Identification of transcription factors and transcriptional regulators
We identified 605 TFs distributed in 46 families among the 15,499 DEGs. Then, these TFs were classified, and mainly include the following families: AP2-EREBP (apetala2-ethylene-responsive element binding proteins) (25 genes), WRKY (41 genes), bHLH (basic helix-loop-helix) (33 genes), MYB-related (40 genes), MYB (13 genes), NAC (NAM, ATAF1-2, and CUC2) (13 genes), C2H2 (13 genes), NF-YA (13 genes), GARP-G2-like (17 genes) and bZIP (basic region/leucine zipper motif) (22 genes) (Additional file: Table S6). Transcriptional regulators mainly focused on AUX/IAA (35 genes), SET (19 genes), TRAF (Tumour necrosis factor receptor-associated factor) (18 genes), SNF2 (17 genes), GNAT (Gcn5-related N-acetyltransferases) (9 genes), Jumonji (9 genes), HMG (high-mobility-group) (8 genes) and PHD (8 genes) (Additional file: Table S5). The results indicated TFs widely participate in fighting BYDV-GAV infection.

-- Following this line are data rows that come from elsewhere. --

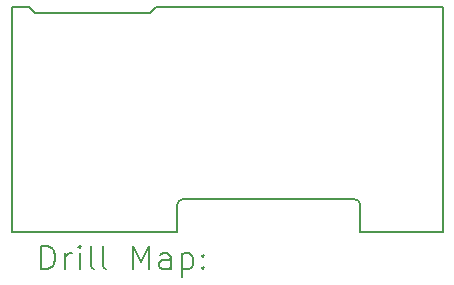
<source format=gbr>
%FSLAX45Y45*%
G04 Gerber Fmt 4.5, Leading zero omitted, Abs format (unit mm)*
G04 Created by KiCad (PCBNEW (6.0.1)) date 2024-03-07 18:12:04*
%MOMM*%
%LPD*%
G01*
G04 APERTURE LIST*
%TA.AperFunction,Profile*%
%ADD10C,0.150000*%
%TD*%
%ADD11C,0.200000*%
G04 APERTURE END LIST*
D10*
X8806429Y-12000000D02*
X7406429Y-12000000D01*
X10356429Y-11775000D02*
X10356429Y-12000000D01*
X11056429Y-10100000D02*
X11056429Y-12000000D01*
X8856429Y-11725000D02*
G75*
G03*
X8806429Y-11775000I0J-50000D01*
G01*
X10356429Y-11775000D02*
G75*
G03*
X10306429Y-11725000I-50000J0D01*
G01*
X7556429Y-10100000D02*
X7606429Y-10150000D01*
X7606429Y-10150000D02*
X8581429Y-10150000D01*
X7406429Y-12000000D02*
X7406429Y-10100000D01*
X10356429Y-12000000D02*
X11056429Y-12000000D01*
X8631429Y-10100000D02*
X11056429Y-10100000D01*
X10306429Y-11725000D02*
X8856429Y-11725000D01*
X8581429Y-10150000D02*
X8631429Y-10100000D01*
X7406429Y-10100000D02*
X7556429Y-10100000D01*
X8806429Y-11775000D02*
X8806429Y-12000000D01*
D11*
X7656548Y-12317976D02*
X7656548Y-12117976D01*
X7704167Y-12117976D01*
X7732738Y-12127500D01*
X7751786Y-12146548D01*
X7761309Y-12165595D01*
X7770833Y-12203690D01*
X7770833Y-12232262D01*
X7761309Y-12270357D01*
X7751786Y-12289405D01*
X7732738Y-12308452D01*
X7704167Y-12317976D01*
X7656548Y-12317976D01*
X7856548Y-12317976D02*
X7856548Y-12184643D01*
X7856548Y-12222738D02*
X7866071Y-12203690D01*
X7875595Y-12194167D01*
X7894643Y-12184643D01*
X7913690Y-12184643D01*
X7980357Y-12317976D02*
X7980357Y-12184643D01*
X7980357Y-12117976D02*
X7970833Y-12127500D01*
X7980357Y-12137024D01*
X7989881Y-12127500D01*
X7980357Y-12117976D01*
X7980357Y-12137024D01*
X8104167Y-12317976D02*
X8085119Y-12308452D01*
X8075595Y-12289405D01*
X8075595Y-12117976D01*
X8208929Y-12317976D02*
X8189881Y-12308452D01*
X8180357Y-12289405D01*
X8180357Y-12117976D01*
X8437500Y-12317976D02*
X8437500Y-12117976D01*
X8504167Y-12260833D01*
X8570833Y-12117976D01*
X8570833Y-12317976D01*
X8751786Y-12317976D02*
X8751786Y-12213214D01*
X8742262Y-12194167D01*
X8723214Y-12184643D01*
X8685119Y-12184643D01*
X8666071Y-12194167D01*
X8751786Y-12308452D02*
X8732738Y-12317976D01*
X8685119Y-12317976D01*
X8666071Y-12308452D01*
X8656548Y-12289405D01*
X8656548Y-12270357D01*
X8666071Y-12251309D01*
X8685119Y-12241786D01*
X8732738Y-12241786D01*
X8751786Y-12232262D01*
X8847024Y-12184643D02*
X8847024Y-12384643D01*
X8847024Y-12194167D02*
X8866071Y-12184643D01*
X8904167Y-12184643D01*
X8923214Y-12194167D01*
X8932738Y-12203690D01*
X8942262Y-12222738D01*
X8942262Y-12279881D01*
X8932738Y-12298928D01*
X8923214Y-12308452D01*
X8904167Y-12317976D01*
X8866071Y-12317976D01*
X8847024Y-12308452D01*
X9027976Y-12298928D02*
X9037500Y-12308452D01*
X9027976Y-12317976D01*
X9018452Y-12308452D01*
X9027976Y-12298928D01*
X9027976Y-12317976D01*
X9027976Y-12194167D02*
X9037500Y-12203690D01*
X9027976Y-12213214D01*
X9018452Y-12203690D01*
X9027976Y-12194167D01*
X9027976Y-12213214D01*
M02*

</source>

Validation of gene expression profiles using qRT-PCR
The expression trends of 20 representative genes were verified by qRT-PCR in a separate experiment. The genes selected that were related to the defence response were divided into three categories. The first class included protein kinases, such as cysteine-rich receptor-like protein kinase (CRPK), mitogen-activated protein kinase (MAPK), calcium-dependent protein kinase related genes (CDPK) and wall-associated receptor kinase (WARK). The second class included genes involved in defence-related proteins, such as pathogenesis-related protein (PR), heat shock protein 70 (HSP70) and WRKY transcription factor (WRKY). The last class selected included resistance genes, such as those coding for disease resistance proteins. The results of all 20 genes selected using RT-qPCR were consistent with the results obtained from RNA-Seq analysis (Fig. 11).